NSO Group markets Pegasus exclusively as a tool for government use in combating terrorism and serious crime. The company states that export licenses for the software are strictly controlled by the Israeli Ministry of Defense, and that it sells only to vetted government clients. The company has maintained this position consistently across multiple investigations and legal challenges.

The Targets: Journalists, Activists, and Foreign Officials

According to the consortium’s investigation, Morocco’s use of Pegasus beginning in 2017 extended across a four-year period and encompassed both domestic and foreign targets. Among those reportedly in the crosshairs were Moroccan journalists and human rights defenders operating inside the country — individuals whose work involves scrutinizing state conduct.

The reach of the alleged surveillance did not stop at Morocco’s borders. The investigation points to targeting of French politicians and Spanish cabinet ministers and police officers — a finding with significant diplomatic implications. Morocco has long denied using Pegasus against critics at home or abroad, and has previously challenged journalists investigating NSO Group, asserting they were incapable of proving any relationship between Morocco and the company.

The consortium’s findings now place direct insider testimony alongside forensic digital evidence to challenge that denial on multiple fronts simultaneously.

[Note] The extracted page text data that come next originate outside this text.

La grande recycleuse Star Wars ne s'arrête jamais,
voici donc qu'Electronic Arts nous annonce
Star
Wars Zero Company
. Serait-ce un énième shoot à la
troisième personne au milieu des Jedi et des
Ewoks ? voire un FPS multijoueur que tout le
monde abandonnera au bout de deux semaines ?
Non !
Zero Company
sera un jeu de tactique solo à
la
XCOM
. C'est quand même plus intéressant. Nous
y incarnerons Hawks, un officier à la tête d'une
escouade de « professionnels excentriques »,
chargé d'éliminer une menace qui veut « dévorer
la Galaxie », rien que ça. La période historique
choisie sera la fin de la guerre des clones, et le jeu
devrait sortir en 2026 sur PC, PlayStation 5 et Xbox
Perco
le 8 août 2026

A Pattern With Global Dimensions

Morocco’s alleged use of Pegasus does not exist in isolation. The 2021 Pegasus Project investigation — which centered on a leaked list of some 50,000 phone numbers reportedly selected for targeting by Pegasus customers — drew in reporting from organizations across multiple continents and implicated governments in numerous countries. Subsequent investigations have documented alleged Pegasus deployments in Azerbaijan, among other nations.

The pattern that has emerged across these investigations reflects a recurring dynamic: a surveillance technology marketed for use against terrorists and criminals repeatedly surfaces in contexts involving journalists, dissidents, lawyers, and political figures. NSO Group has maintained throughout that misuse of its technology by clients is a violation of contractual terms, and that the company investigates credible allegations of abuse.

The broader question raised by the Morocco disclosure — and by the Pegasus Project as a whole — concerns the systemic architecture that makes such surveillance possible: export licensing by a national defense ministry, acquisition through private intermediaries designed to obscure procurement trails, and the inherent invisibility of zero-click infection methods that leave targets with no indication their device has been compromised.

What the Insider’s Account Adds

What distinguishes the current disclosures from earlier reporting on Morocco and Pegasus is the insider dimension. Previous investigations relied on forensic analysis of devices and leaked datasets. The addition of a former DGST agent willing to describe the internal decision-making process — how the technology was introduced, how acquisition was structured to avoid documentation, and how it was subsequently deployed — provides a layer of institutional detail that forensic analysis alone cannot supply.

Two additional former intelligence agents corroborated aspects of Safir’s account, lending additional weight to a testimony that Morocco has had no opportunity to formally address at the time of this publication.

The investigation represents one of the most detailed public accountings to date of how a state intelligence service adopted and operationalized commercial spyware — from the initial sales demonstration in a Rabat villa to a multi-year targeting program spanning domestic dissidents and the officials of allied and neighboring governments alike.

This article draws on reporting from The Guardian, OCCRP / The Pegasus Project, and Wikipedia: Pegasus (spyware).